Quando
tinha dezassete anos acabadinhos de fazer submeti-me a provas de admissão profissional.
As provas escritas não ofereciam dificuldade e o maior susto veio-me do exame
de matemática quando o garoto da frente se virou de súbito e me surripiou a
prova. À porta, num antecedente de nervos, tínhamo-nos entretido a gastar
conversa, eu reconhecendo a constante nulidade na disciplina, e ele na firmeza
convicta do seu valor e a prometer desviar-se
para me deixar copiar, coisa que não fez. Em vista do inesperado volte face, caiu-me
o coração aos pés. Obrigada a uma mudez petrificada, julguei que ia ser expulsa
do exame, que o professor tinha visto, que aquele estouvado esmagava de uma
penada o sonho da minha curta vida. Antevi o desgosto de minha mãe. Terei mudado
de cor, toda tremeliques e de olhos esparvecidos. Mas, com igual presteza, a prova foi
devolvida. Portanto, fui admitida a prova oral. Um suplício. Mas, bem o sabia, não
havia dispensas.
Ora,
na prova de História o professor – o mesmo que
vigiara o exame de matemática – perguntou-me a dada altura, olhos sérios por detrás das
grades dos óculos, quando foi implantada a república. Respondi apenas, cinco de
Outubro. Ele e eu a querermos saber de que ano. Mas, se ele sabia – e sabia –,
eu não fazia ideia. Então o senhor, assim meio trocista, comentou que a juventude
se desligava das datas importantes e fundamentais, mas sabia de modernices que
não tinham qualquer interesse. E eu muito séria e outra vez a pensar, vou
chumbar, vou chumbar, o meu pai dá-me uma sova e manda-me para a costura. E, em
simultâneo, a interrogar-me, mas de que modernices estará ele a
falar, talvez seja do uso da mini saia ou assim. Então, o professor precisou:
se eu lhe perguntar qual o título desse filme
desmiolado que está em cartaz, sabe. E desfechou, vocês sabem todos o
mesmo. E eu que só tinha visto dois filmes na vida, “O leão de Tebas” e “Tintim
e o mistério das laranjas azuis”, pensei que aquele senhor estava a anos luz da
minha condição. Porque eu não sabia em que rua ficava o cinema, ou o nome que
tinha. Portanto, sem lhe desvendar a extensão da minha ignorância, confessei a culpa, desconhecia o nome do filme. E ele incrédulo,
não sabe?! Eu, que não. Mas sabe o nome dos actores, a história, e já o viu. E
eu a negar, sem ideia de nada, excepto, vou chumbar, vou chumbar. Mas o senhor –
director da escola – queria instruir-me e, em simultâneo, pregar-me um sermão.

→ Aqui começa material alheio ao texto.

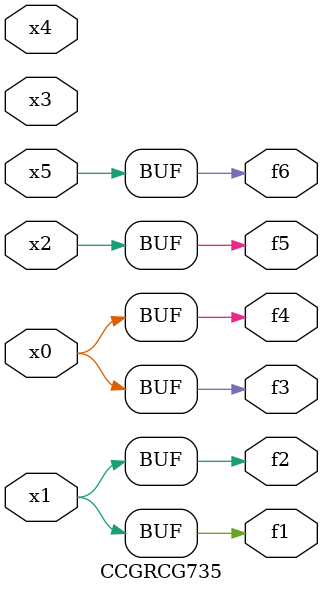
<source format=v>
module CCGRCG735(
	input x0, x1, x2, x3, x4, x5,
	output f1, f2, f3, f4, f5, f6
);
	assign f1 = x1;
	assign f2 = x1;
	assign f3 = x0;
	assign f4 = x0;
	assign f5 = x2;
	assign f6 = x5;
endmodule

</source>
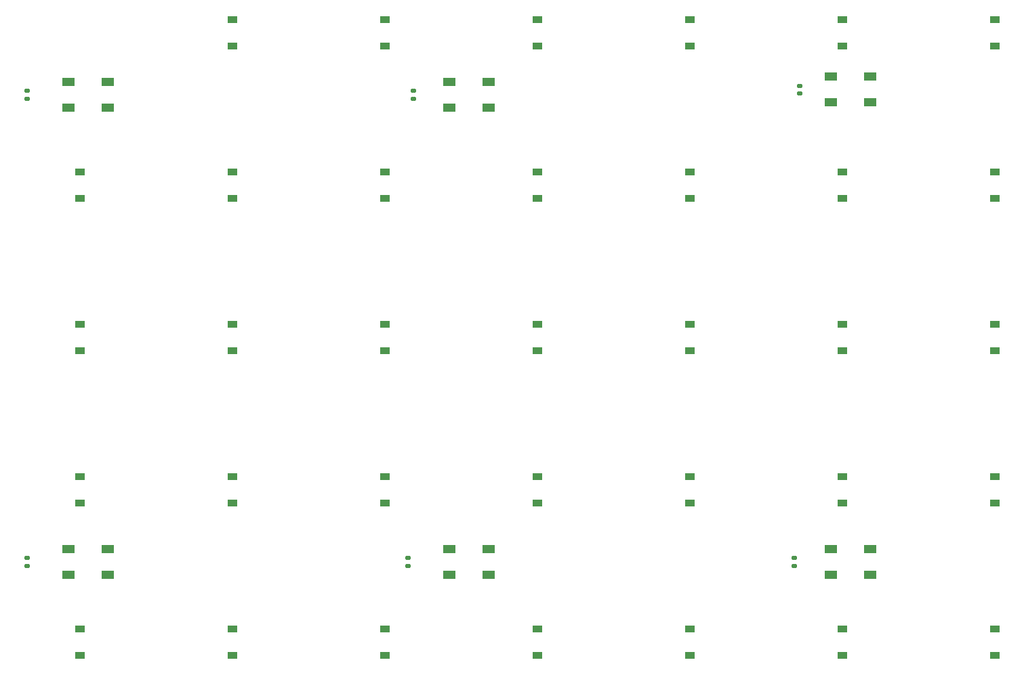
<source format=gbp>
%TF.GenerationSoftware,KiCad,Pcbnew,(6.0.1)*%
%TF.CreationDate,2022-04-05T18:42:57+02:00*%
%TF.ProjectId,Keyboard Left Hand Side,4b657962-6f61-4726-9420-4c6566742048,rev?*%
%TF.SameCoordinates,Original*%
%TF.FileFunction,Paste,Bot*%
%TF.FilePolarity,Positive*%
%FSLAX46Y46*%
G04 Gerber Fmt 4.6, Leading zero omitted, Abs format (unit mm)*
G04 Created by KiCad (PCBNEW (6.0.1)) date 2022-04-05 18:42:57*
%MOMM*%
%LPD*%
G01*
G04 APERTURE LIST*
G04 Aperture macros list*
%AMRoundRect*
0 Rectangle with rounded corners*
0 $1 Rounding radius*
0 $2 $3 $4 $5 $6 $7 $8 $9 X,Y pos of 4 corners*
0 Add a 4 corners polygon primitive as box body*
4,1,4,$2,$3,$4,$5,$6,$7,$8,$9,$2,$3,0*
0 Add four circle primitives for the rounded corners*
1,1,$1+$1,$2,$3*
1,1,$1+$1,$4,$5*
1,1,$1+$1,$6,$7*
1,1,$1+$1,$8,$9*
0 Add four rect primitives between the rounded corners*
20,1,$1+$1,$2,$3,$4,$5,0*
20,1,$1+$1,$4,$5,$6,$7,0*
20,1,$1+$1,$6,$7,$8,$9,0*
20,1,$1+$1,$8,$9,$2,$3,0*%
G04 Aperture macros list end*
%ADD10RoundRect,0.140000X-0.170000X0.140000X-0.170000X-0.140000X0.170000X-0.140000X0.170000X0.140000X0*%
%ADD11R,1.200000X0.900000*%
%ADD12R,1.500000X1.000000*%
G04 APERTURE END LIST*
D10*
X149860000Y-58575000D03*
X149860000Y-59535000D03*
X53340000Y-59210000D03*
X53340000Y-60170000D03*
X101600000Y-59210000D03*
X101600000Y-60170000D03*
D11*
X174260000Y-129800000D03*
X174260000Y-126500000D03*
X59960000Y-91685000D03*
X59960000Y-88385000D03*
D12*
X106135000Y-61290000D03*
X106135000Y-58090000D03*
X111035000Y-58090000D03*
X111035000Y-61290000D03*
D11*
X155210000Y-53585000D03*
X155210000Y-50285000D03*
X174250000Y-91670000D03*
X174250000Y-88370000D03*
X98060000Y-110735000D03*
X98060000Y-107435000D03*
X117110000Y-53585000D03*
X117110000Y-50285000D03*
X155210000Y-110735000D03*
X155210000Y-107435000D03*
X59960000Y-72640000D03*
X59960000Y-69340000D03*
X117110000Y-91685000D03*
X117110000Y-88385000D03*
X98080000Y-72640000D03*
X98080000Y-69340000D03*
D12*
X153760000Y-60655000D03*
X153760000Y-57455000D03*
X158660000Y-57455000D03*
X158660000Y-60655000D03*
D11*
X59960000Y-129785000D03*
X59960000Y-126485000D03*
X117110000Y-72635000D03*
X117110000Y-69335000D03*
D12*
X111035000Y-116510000D03*
X111035000Y-119710000D03*
X106135000Y-119710000D03*
X106135000Y-116510000D03*
D11*
X155220000Y-129790000D03*
X155220000Y-126490000D03*
X136160000Y-72635000D03*
X136160000Y-69335000D03*
X79010000Y-91685000D03*
X79010000Y-88385000D03*
X136160000Y-129790000D03*
X136160000Y-126490000D03*
X136160000Y-91685000D03*
X136160000Y-88385000D03*
X59960000Y-110735000D03*
X59960000Y-107435000D03*
X98050000Y-53590000D03*
X98050000Y-50290000D03*
X79010000Y-129785000D03*
X79010000Y-126485000D03*
X79010000Y-53585000D03*
X79010000Y-50285000D03*
D10*
X149225000Y-117630000D03*
X149225000Y-118590000D03*
D12*
X63410000Y-116510000D03*
X63410000Y-119710000D03*
X58510000Y-119710000D03*
X58510000Y-116510000D03*
D11*
X79010000Y-72635000D03*
X79010000Y-69335000D03*
X136160000Y-110735000D03*
X136160000Y-107435000D03*
X98060000Y-91670000D03*
X98060000Y-88370000D03*
X155210000Y-91690000D03*
X155210000Y-88390000D03*
X174250000Y-110740000D03*
X174250000Y-107440000D03*
X136160000Y-53585000D03*
X136160000Y-50285000D03*
D12*
X158660000Y-116510000D03*
X158660000Y-119710000D03*
X153760000Y-119710000D03*
X153760000Y-116510000D03*
D11*
X174270000Y-72640000D03*
X174270000Y-69340000D03*
D10*
X100965000Y-117630000D03*
X100965000Y-118590000D03*
D12*
X58510000Y-61290000D03*
X58510000Y-58090000D03*
X63410000Y-58090000D03*
X63410000Y-61290000D03*
D11*
X117110000Y-110735000D03*
X117110000Y-107435000D03*
X174260000Y-53585000D03*
X174260000Y-50285000D03*
X155210000Y-72635000D03*
X155210000Y-69335000D03*
D10*
X53340000Y-117630000D03*
X53340000Y-118590000D03*
D11*
X79010000Y-110735000D03*
X79010000Y-107435000D03*
X98060000Y-129785000D03*
X98060000Y-126485000D03*
X117110000Y-129785000D03*
X117110000Y-126485000D03*
M02*

</source>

Que o filme se chamava Love Story e os personagens eram Ryan O’Neil e Ali
MacGraw e que era uma coisa nojenta e aberrante e cenas na neve de um por cima
do outro, porcas pois claro, e não sei quê que eram só maus exemplos, que não
deixara as filhas ver. E para finalizar, a tirar e pôr os óculos, num impasse, o
que hei-de fazer consigo que nem sabe da história antiga nem da moderna, não
sabe nada, a menina anda no mundo mas não se situa. E eu desimportada de não me
situar, numa aflição acutângula, chumba-me de certeza. Mas no interior
de mim, uma vozinha, então como é que ele sabe tantas cenas do filme se diz que
não viu ...
E
uma noite destas aparece-me o Título, “Love Story”. Decido, vou ver o filme. É tempo de saber o que tanto chocou o meu director.